Provided text section start
Bilingual paronomasia

Wallace Chafe chafe at linguistics.ucsb.edu
Tue Apr 13 04:28:57 UTC 2004


Rory is right. The Oneida words themselves don't sound anything like
"sweet" or "lunch". An Oneida speaker would know that the Oneida word means
"sweet" in English, and that "sweet" and "Swede" sound similar. Relevant to
the second example is the fact that some Oneidas evidently referred to
Lounsbury as Lunchberry, at least jokingly.

Similar is a little Seneca story in which people went fishing for bass in a
basswood tree. Again, the Seneca word for "bass" (the fish) makes a Seneca
speaker think of the English word, which is then ambiguous between the fish
and the tree. The story would make absolutely no sense without the
bilingualism.

Should we call this bilingual paronomasia?

It all reminds me of something I wrote in Hinton and Munro, Studies in
American Indian Languages (UCPL 131, 1998) on Polysynthetic Puns. One of my
examples was based on the fact that Seneca o'gi' da:g can mean "I said
'dog'", where o'gi' is "I said" and da:g is western NY for "dog". But if
the whole thing is run together as a single Seneca word, it means "I ate
shit". People love to laugh at this kind of thing.
Provided text section end
Extracted data section start
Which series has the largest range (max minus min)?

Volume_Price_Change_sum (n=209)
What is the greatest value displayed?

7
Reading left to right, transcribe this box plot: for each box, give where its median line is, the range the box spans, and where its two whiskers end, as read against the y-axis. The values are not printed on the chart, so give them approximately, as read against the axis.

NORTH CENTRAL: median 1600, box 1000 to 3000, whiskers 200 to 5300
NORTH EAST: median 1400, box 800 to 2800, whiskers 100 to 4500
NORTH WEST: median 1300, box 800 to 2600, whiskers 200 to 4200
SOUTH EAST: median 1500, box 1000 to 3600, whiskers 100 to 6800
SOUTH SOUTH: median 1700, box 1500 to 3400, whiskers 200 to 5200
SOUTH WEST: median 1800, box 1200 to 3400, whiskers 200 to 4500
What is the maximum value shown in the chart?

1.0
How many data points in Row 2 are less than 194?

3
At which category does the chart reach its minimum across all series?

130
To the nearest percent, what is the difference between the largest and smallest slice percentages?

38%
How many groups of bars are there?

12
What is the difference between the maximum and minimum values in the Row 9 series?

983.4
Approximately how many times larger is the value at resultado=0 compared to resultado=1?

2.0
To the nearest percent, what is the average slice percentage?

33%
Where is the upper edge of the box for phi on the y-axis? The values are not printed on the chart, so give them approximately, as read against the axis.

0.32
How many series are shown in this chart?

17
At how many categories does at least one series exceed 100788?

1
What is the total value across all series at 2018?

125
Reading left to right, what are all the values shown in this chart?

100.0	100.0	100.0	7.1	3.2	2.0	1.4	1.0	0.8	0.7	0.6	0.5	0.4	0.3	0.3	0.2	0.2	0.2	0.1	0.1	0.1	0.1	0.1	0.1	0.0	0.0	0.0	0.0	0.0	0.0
Extracted data section end
> [Questions on the material]
• 1. Retype the stretch of the post on bilingual paronomasia from "It all reminds" through "kind of thing.".
• 2. Condense the paragraph of the post on bilingual paronomasia that begins "Similar is a little Seneca story" into a shorter version that keeps its main facts.

> [Solution list]
• 1.
It all reminds me of something I wrote in Hinton and Munro, Studies in
American Indian Languages (UCPL 131, 1998) on Polysynthetic Puns. One of my
examples was based on the fact that Seneca o'gi' da:g can mean "I said
'dog'", where o'gi' is "I said" and da:g is western NY for "dog". But if
the whole thing is run together as a single Seneca word, it means "I ate
shit". People love to laugh at this kind of thing.

• 2. In a short Seneca story, people fish for bass in a basswood tree. The Seneca word for the fish makes a Seneca speaker think of the English word "bass," which can mean either the fish or the tree. Without bilingualism the story would make no sense.